Barrington, Margaret (Louise) (1896–1982), writer and journalist, was born 10 May 1896 in Malin, Co. Donegal, one of three daughters of Richard Barrington, RIC sergeant (later district inspector), and Charlotte Barrington (née Scott). Owing to her mother's poor health, her early life was spent with her maternal grandfather on his estate in Malin; she later moved to her parents' home in Dungannon, Co. Tyrone. Educated at the Royal School, Dungannon, at Alexandra College, Dublin, and in Normandy, she went on to attend TCD, where she graduated as a gold medallist with a BA in modern literature (1918).
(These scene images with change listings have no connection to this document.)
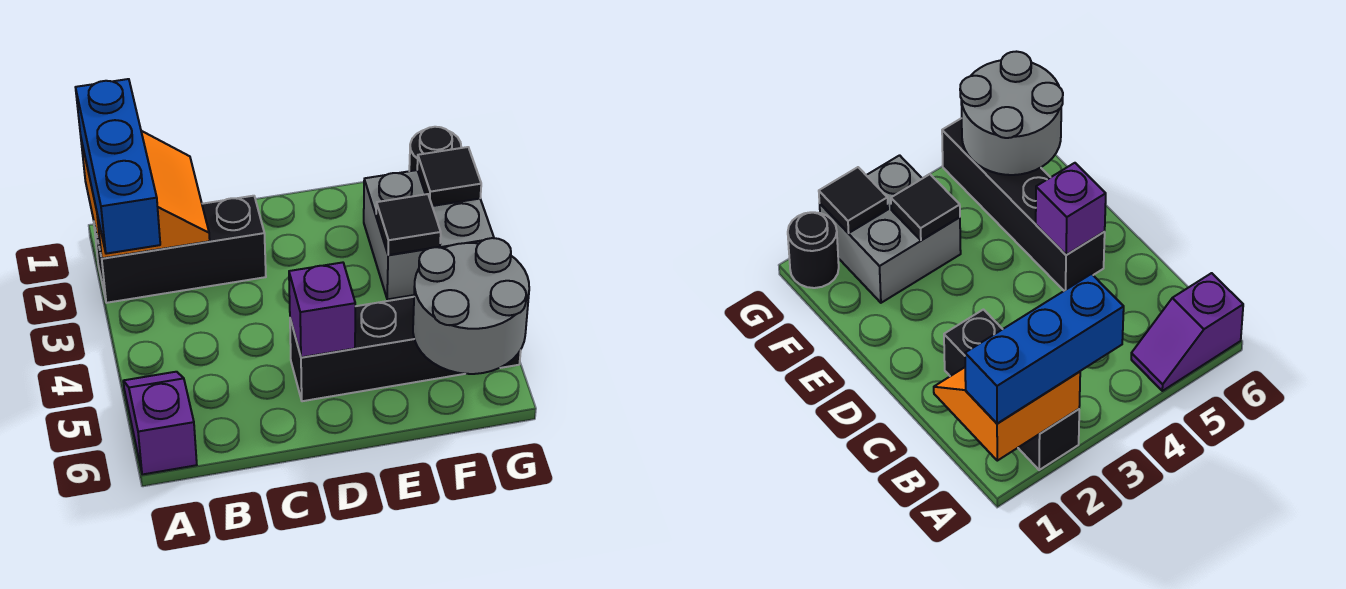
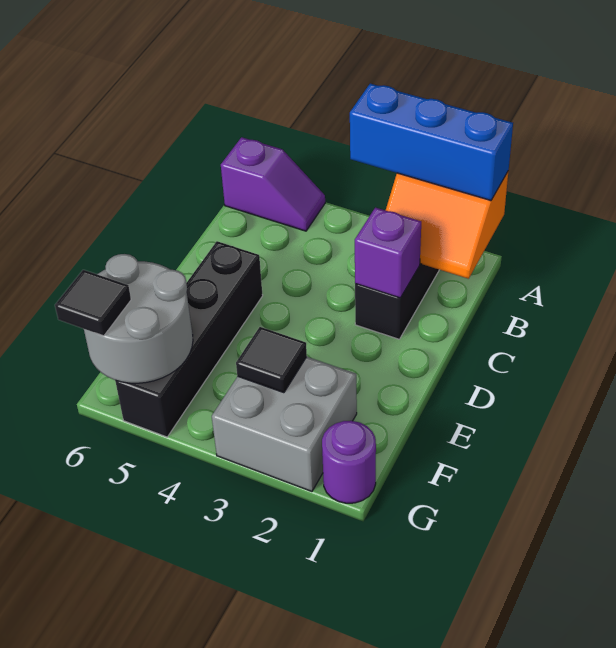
purple 1x1 brick [289,262,355,357] -> purple 1x1 brick moved to [355,207,421,298]
black 1x1 round brick [409,127,461,171] -> purple 1x1 round brick [322,421,376,503]
black 1x1 tile [417,147,481,206] -> black 1x1 tile moved to [55,270,131,336]

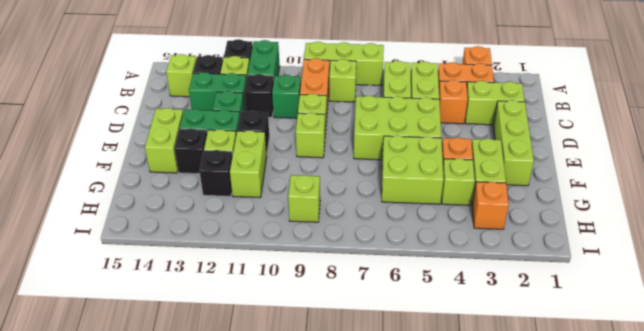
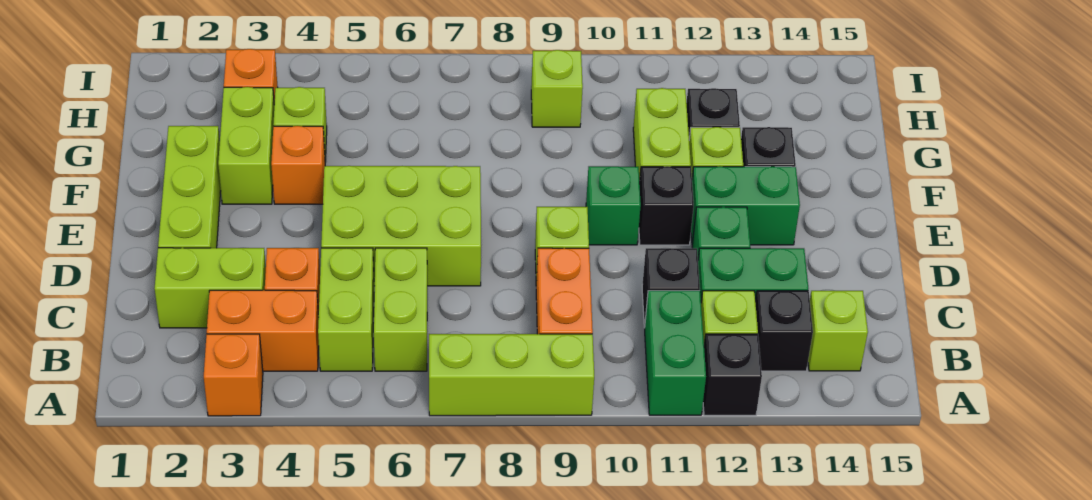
lime 1x1 brick [329,59,356,102] -> none
green 1x1 brick [272,75,301,118] -> green 1x1 brick moved to [586,166,641,245]
lime 1x1 brick [296,113,325,158] -> none
lime 1x2 brick [145,108,183,173] -> none
lime 2x2 brick [382,135,444,204] -> none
She married (1922) the historian Edmund Curtis (qv) and later taught French and German in several Dublin schools. Her earliest published work dates from 5 June 1918, when she contributed an article on the treatment of women students to TCD's College Miscellany. This was followed by a short story and play, published in the Dublin Magazine in December 1923 and March 1924 respectively. Her growing literary reputation was further enhanced by her regular attendance at George Russell's (qv) social gatherings, where she met the likes of James Stephens (qv) and W. B. Yeats (qv). Liam O'Flaherty (qv), who was first introduced to her at Russell's salon (March 1924), described her as being ‘the little marvel of the literary circle here’. She appears to have rapidly embarked on an affair with O'Flaherty, and by July of that year she had left her husband and was living with him in England. Having outraged the literary establishment, she went on to contribute a controversial short story, ‘Colour’, to Francis Stuart's (qv) short-lived journal To-morrow (August 1924), in which she tackled racial and sexual taboos.
Returning to Ireland (December 1924), she and O'Flaherty were coldly received by many old acquaintances, and for a time experienced financial difficulties. After her divorce from Curtis, they married in London (March 1926), where her only child, Pegeen, was born soon after. O'Flaherty undoubtedly admired her intellect and talents and encouraged her to write (on occasion sending drafts of her work to his friend the critic Edward Garnett), but throughout their eight years together, during which they travelled extensively in Ireland, England, and France, she wrote very little. This she blamed on the ‘difficulties’ of married life. By the late 1920s the marriage was coming apart; in June 1930 she was forced to write to a friend, A. D. Peters, to ask if he knew of O'Flaherty's whereabouts. They separated in 1932. Barrington settled in London, where she entered into one of the most productive periods of her life: writing, translating, organising support for the republicans during the Spanish civil war, and providing assistance for refugees from Nazi Germany. A keen supporter of the British Labour Party, she took charge (November 1938) of the women's column of the left-wing paper Tribune. Her work was also broadcast by the BBC and in 1939 her novel My cousin Justin was published.
The outbreak of the second world war prompted her return to Ireland. With her friends Ewart Milne and Stella Jackson she established herself in Leap, Co. Cork, for some time. In the years that followed (1941–52) she regularly contributed essays, short stories, letters, and reviews to The Bell. After a period in Castletownsend (1947–53) she settled in Kinsale, where for a time she was joined by fellow writer Kay Starr. Her later years were spent in relative obscurity. She died 8 March 1982 in a Kinsale nursing home and was buried locally. A collection of short stories, David's daughter Tamar, was published posthumously (1982); at least three novels remain unpublished.